Selected excerpt:
┄┄┄┄┄┄┄┄┄┄
Microsoft Opens Cortana Virtual Assistant to Third-Party Hardware Makers
Microsoft has announced it is making its Cortana voice assistant AI available to third-party device makers, with third-party developers also set to get access to the platform for integrating into their services on Cortana-powered devices.
The company's approach is based on two software kits currently available for preview: A Skills Kit that allows developers to build apps that can be called up and controlled via Cortana using voice commands, and a Cortana Devices SDK, which enables third-party hardware manufacturers to bake in the voice-activated AI to new devices.
Premium audio company Harman Kardon is set to become one of the first device makers to make use of the SDK in a new wireless speaker, set to debut early next year. In a short video released by Microsoft, the speaker looks vaguely similar to an Amazon Echo, but appears to feature a display at the top that lights up when Cortana is summoned.
Given its long history of working with OEMs, Microsoft's decision to license out its Cortana AI to third party device makers could prove an adroit move in a smart speaker space currently dominated by Google and Amazon, both of which have released own-branded devices.
Just last week, Microsoft unveiled plans to compete with smart devices like Google Home and Amazon Echo by developing a HomeHub feature for Windows 10 PCs that enables Cortana to be summoned from the lock screen and provide useful information on request. The Redmond-based company is also planning to enable Cortana integration with fridges, toasters, thermostats, and other Internet of Things (IoT) devices, made possible by way of a Windows 10 Creators Update, due to land in March 2017.
Apple's interest in bringing a Siri-integrated smart speaker to market has been rumored since May. The company is said to be developing a product that would include a speaker and microphone that could be used for features like listening to music, getting news headlines, and more, but further details have so far been thin on the ground.
Despite the lack of recent rumors, a report last month suggested that Amazon is already readying its response to Apple's entry into the market. Amazon's next iteration of the Echo speaker is said to be a premium model that includes a large touchscreen, marking a major departure from the tall, cylindrical design of the Echo currently on sale.
┄┄┄┄┄┄┄┄┄┄
Exercise requirements:
1 – Say whether each statement agrees with the Cortana article, and back each yes or no with the deciding words from it, quoted exactly: (a) The Harman Kardon speaker is set to debut early next year. (b) The Windows 10 Creators Update is due to arrive in March 2017. (c) Apple's smart speaker has been rumored since January.
2 – Proceed with the article on Microsoft's Cortana, picking up right after its last sentence.
The records that come next are separate material and have nothing to do with the Cortana article.

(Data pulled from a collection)
┄┄┄┄┄┄┄┄┄┄
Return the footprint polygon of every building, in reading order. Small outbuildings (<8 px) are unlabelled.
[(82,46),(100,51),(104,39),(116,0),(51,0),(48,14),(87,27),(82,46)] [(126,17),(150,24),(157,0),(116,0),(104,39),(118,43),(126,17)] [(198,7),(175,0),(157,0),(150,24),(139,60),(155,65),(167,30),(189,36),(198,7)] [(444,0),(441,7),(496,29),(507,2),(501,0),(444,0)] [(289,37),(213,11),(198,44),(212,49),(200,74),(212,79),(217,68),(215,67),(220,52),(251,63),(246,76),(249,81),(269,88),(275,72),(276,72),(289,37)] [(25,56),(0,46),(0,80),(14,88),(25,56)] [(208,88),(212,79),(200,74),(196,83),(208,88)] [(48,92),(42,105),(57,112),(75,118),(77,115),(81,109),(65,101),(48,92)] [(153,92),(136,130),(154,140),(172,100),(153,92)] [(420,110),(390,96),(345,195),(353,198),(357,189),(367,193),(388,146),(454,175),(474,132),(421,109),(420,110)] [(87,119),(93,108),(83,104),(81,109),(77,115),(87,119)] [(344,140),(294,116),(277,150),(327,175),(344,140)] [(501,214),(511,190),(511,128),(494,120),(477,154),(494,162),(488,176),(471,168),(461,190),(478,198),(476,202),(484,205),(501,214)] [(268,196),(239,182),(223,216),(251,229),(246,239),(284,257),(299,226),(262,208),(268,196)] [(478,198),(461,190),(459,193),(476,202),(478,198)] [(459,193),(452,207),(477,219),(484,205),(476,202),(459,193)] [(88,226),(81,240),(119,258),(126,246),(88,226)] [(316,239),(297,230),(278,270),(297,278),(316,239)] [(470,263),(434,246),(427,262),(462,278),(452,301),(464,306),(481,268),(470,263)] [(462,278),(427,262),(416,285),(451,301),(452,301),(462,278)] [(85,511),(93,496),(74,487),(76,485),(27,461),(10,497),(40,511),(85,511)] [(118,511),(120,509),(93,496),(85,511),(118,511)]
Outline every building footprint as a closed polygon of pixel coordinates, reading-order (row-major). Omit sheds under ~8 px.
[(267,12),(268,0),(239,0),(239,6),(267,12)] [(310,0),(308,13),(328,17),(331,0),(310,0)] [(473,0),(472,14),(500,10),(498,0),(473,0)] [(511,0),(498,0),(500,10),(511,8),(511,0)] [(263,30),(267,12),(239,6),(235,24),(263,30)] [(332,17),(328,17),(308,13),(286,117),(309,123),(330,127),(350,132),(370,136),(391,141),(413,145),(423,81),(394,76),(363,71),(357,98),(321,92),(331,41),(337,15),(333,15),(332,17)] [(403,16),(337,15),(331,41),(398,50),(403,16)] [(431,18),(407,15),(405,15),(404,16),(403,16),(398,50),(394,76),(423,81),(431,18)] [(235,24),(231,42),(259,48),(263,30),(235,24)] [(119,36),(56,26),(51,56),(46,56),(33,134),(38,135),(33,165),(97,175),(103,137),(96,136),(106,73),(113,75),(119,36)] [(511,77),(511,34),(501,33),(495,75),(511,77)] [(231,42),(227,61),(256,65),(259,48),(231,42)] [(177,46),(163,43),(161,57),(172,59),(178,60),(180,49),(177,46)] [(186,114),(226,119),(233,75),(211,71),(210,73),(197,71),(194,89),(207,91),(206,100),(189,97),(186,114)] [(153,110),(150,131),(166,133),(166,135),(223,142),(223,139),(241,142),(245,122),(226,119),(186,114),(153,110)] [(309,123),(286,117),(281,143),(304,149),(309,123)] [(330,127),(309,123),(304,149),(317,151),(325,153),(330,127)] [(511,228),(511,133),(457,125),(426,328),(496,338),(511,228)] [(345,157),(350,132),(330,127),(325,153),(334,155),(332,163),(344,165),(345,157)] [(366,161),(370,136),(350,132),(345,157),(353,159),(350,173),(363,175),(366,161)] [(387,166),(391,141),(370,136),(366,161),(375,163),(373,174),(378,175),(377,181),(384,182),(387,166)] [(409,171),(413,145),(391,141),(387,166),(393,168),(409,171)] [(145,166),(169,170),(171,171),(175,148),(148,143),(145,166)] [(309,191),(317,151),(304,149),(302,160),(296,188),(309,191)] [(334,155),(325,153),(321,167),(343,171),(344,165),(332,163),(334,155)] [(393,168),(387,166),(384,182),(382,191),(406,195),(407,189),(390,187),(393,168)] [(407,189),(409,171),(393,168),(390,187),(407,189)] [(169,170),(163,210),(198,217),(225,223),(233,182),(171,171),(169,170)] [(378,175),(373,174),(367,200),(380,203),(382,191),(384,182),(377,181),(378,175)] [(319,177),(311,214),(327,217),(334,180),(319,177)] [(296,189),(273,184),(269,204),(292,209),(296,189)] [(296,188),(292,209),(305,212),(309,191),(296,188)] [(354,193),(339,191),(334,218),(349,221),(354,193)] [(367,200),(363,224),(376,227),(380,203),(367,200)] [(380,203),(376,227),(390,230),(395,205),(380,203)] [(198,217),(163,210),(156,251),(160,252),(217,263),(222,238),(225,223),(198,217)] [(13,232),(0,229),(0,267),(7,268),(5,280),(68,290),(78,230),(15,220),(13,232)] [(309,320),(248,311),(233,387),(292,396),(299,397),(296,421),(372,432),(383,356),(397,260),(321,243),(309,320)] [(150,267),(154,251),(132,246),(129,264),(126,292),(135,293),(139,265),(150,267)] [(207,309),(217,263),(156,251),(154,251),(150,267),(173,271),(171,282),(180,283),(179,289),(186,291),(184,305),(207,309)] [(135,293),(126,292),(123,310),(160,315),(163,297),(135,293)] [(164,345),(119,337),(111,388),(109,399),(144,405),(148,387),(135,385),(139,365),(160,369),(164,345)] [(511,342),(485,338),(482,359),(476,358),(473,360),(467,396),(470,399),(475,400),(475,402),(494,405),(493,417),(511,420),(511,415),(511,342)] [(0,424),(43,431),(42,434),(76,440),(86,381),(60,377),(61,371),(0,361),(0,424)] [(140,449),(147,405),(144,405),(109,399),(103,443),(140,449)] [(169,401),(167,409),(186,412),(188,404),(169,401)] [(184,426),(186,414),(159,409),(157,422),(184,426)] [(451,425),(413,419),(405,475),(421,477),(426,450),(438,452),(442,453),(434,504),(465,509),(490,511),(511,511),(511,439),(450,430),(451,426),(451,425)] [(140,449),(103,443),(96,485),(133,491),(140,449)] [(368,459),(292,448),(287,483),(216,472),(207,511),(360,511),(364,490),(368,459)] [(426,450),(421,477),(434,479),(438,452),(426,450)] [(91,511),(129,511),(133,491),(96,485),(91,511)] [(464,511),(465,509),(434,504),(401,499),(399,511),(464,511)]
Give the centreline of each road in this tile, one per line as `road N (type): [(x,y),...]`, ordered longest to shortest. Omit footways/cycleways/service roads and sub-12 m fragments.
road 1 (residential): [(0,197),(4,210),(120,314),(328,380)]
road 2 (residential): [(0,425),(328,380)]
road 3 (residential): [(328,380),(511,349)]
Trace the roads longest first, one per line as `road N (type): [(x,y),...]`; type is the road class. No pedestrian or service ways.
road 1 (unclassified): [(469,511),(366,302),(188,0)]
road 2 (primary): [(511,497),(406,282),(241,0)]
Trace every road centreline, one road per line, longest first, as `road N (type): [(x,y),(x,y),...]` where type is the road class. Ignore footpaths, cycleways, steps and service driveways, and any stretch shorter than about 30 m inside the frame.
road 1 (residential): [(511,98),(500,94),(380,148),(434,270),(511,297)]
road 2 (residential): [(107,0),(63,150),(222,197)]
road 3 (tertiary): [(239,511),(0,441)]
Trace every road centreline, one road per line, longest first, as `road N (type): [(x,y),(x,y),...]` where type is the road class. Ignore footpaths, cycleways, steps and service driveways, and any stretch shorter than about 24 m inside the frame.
┄┄┄┄┄┄┄┄┄┄
Set of answers:
1 –
(a) Yes: "set to debut early next year"
(b) Yes: "due to land in March 2017"
(c) No: "has been rumored since May"

2 –
Top Rated Comments
"Siri is a bag of hurt"
They used to come in after everybody and blow us away with their solution.
Hasn't happened in a long, long time.
Oh the good old days.
2. If I have to pull my phone out to ask Siri to turn on the lights or turn down the thermostat I might as well just flip the switch myself. It totally negates the whole point of hands-free voice automation. The Dot is not about music. It's speaker is lousy for that. The Dot is about home automation. You are thinking maybe of the Echo or Tap which are meant to play music and are considerably more expensive than the Dot.
3. Voice commands are limited but like any language you learn how to talk the way it can understand. I can say "Hey Siri, turn the bedroom lights to 50" and she understands to turn the lights to 50%. Alexa is a lot better with "normal language" than Siri. That and Apple not having a stand-alone voice command speaker are my two big beefs here, and why Amazon will continue to win here.
4. Most people can afford a $39-49 box if they have a $600-1000 smartphone. Otherwise there wouldn't be a market for them. Amazon can't make money on these -- actually probably loses money on the Dot -- if it doesn't make it up in volume. The profit margin on these is negligible if at all. It's just a hook into Amazon the same way a razor stick is to blades.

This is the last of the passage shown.